The Scientific Committee provides opinions on risk assessment and management in areas covered by the Federal Agency for the Safety of the Food Chain (FASFC) in Belgium, also known as l’Agence fédérale pour la sécurité de la chaîne alimentaire (AFSCA).
It found the risk of Listeria growth in unpasteurized butter is low if the pH drops below 5.2 after the first 10 hours of the production process. If the pH value drops more during this period, risk of Listeria growth will be further reduced.
The drop in pH depends on things such as the time-temperature combination during the fermentation process. At higher temperatures, the pH drops quicker than when in refrigerated conditions.
Monitor pH in every lot
“There exists a large variation in the production processes of raw milk homestead butter and in the characteristics of raw milk homestead butter. The potential growth of Listeria monocytogenes is influenced by factors such as pH value and the rate of acidification.
“It is important to implement a good HACCP plan in which the pH drop is monitored during the production process, so the operator can ensure that a sufficient pH drop occurs during the production process,” according to the committee’s report.

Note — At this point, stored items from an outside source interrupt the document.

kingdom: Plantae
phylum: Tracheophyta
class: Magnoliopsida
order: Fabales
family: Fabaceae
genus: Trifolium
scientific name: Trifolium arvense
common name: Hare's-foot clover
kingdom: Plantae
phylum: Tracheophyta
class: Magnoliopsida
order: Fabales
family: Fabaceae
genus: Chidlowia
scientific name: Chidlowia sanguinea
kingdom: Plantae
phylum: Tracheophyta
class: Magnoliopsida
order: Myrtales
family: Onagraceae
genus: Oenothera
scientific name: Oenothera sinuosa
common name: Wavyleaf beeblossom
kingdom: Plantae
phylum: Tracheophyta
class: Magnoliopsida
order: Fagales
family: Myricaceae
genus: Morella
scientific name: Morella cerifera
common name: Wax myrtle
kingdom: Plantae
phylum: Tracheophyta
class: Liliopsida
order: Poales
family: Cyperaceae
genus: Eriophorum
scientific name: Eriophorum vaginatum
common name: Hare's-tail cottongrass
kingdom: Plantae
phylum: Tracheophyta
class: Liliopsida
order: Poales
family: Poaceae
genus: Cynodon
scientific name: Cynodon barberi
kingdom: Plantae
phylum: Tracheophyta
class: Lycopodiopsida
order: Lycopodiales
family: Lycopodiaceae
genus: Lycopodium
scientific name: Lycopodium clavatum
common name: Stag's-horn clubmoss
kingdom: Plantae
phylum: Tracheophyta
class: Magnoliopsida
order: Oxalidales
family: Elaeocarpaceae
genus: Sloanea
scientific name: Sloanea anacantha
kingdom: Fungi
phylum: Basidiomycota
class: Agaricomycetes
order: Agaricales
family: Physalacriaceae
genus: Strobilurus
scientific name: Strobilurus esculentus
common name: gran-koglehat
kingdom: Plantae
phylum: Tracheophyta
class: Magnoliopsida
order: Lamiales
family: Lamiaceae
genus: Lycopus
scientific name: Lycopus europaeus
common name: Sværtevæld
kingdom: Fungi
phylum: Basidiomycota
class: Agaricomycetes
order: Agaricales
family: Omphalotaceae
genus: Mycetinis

The experts added attention to GMP procedures during production and avoiding post‐contamination during ripening or storage are essential to deliver safe product to the consumer.
However, growth of Listeria in raw milk butter with pH values higher than 5.2 cannot be excluded.
For butter without or with limited acidification made from mild cream with no maturation, the committee concluded production methods present potential risks as they allow growth of Listeria due to the slow and sometimes limited acidification at the start.
Past findings on Listeria in butter
An analysis program on raw milk butter from 2008 to 2018 detected Listeria monocytogenes in 14 percent of 479 samples, but most results were below the limit of 100 colony forming units per gram (cfu/g).
In advice from 2016, the committee was unable to comment on the growth potential of Listeria for all types of farm butter in Belgium based on available data.
Investigation of the limits for growth of Listeria in this product at different combinations of pH and water activity (aw) or salt content while taking into account worst case scenarios was recommended.
Listeria monocytogenes can grow at a temperature of between minus 2 degrees Celsius and 45 degrees Celsius, a pH of between 4 and 9.6 and an aw from 0.92 and 1, according to ANSES.
Data were collected in a study on raw milk butter in Wallonia and the Scientific Committee was asked to re‐evaluate. The pH and aw ranges were 4.25 to 6.5 and 0.91 to 1, respectively.
The committee said it could not make a general statement on the growth potential of Listeria in all raw milk butter produced in Belgium.
“In general, the supplied durability studies show that the chance of growth of Listeria monocytogenes in raw milk homestead butter is small. However, the worst case conditions (pH), recommended in our 2016 advice, were not covered in the performed durability studies,” it added.
The committee recommended including pH controls during production as part of HACCP procedures and making producers aware of potential risks associated with certain processes. It also stressed the need for communication with the consumer, in particular at risk groups, about potential risks of raw milk products.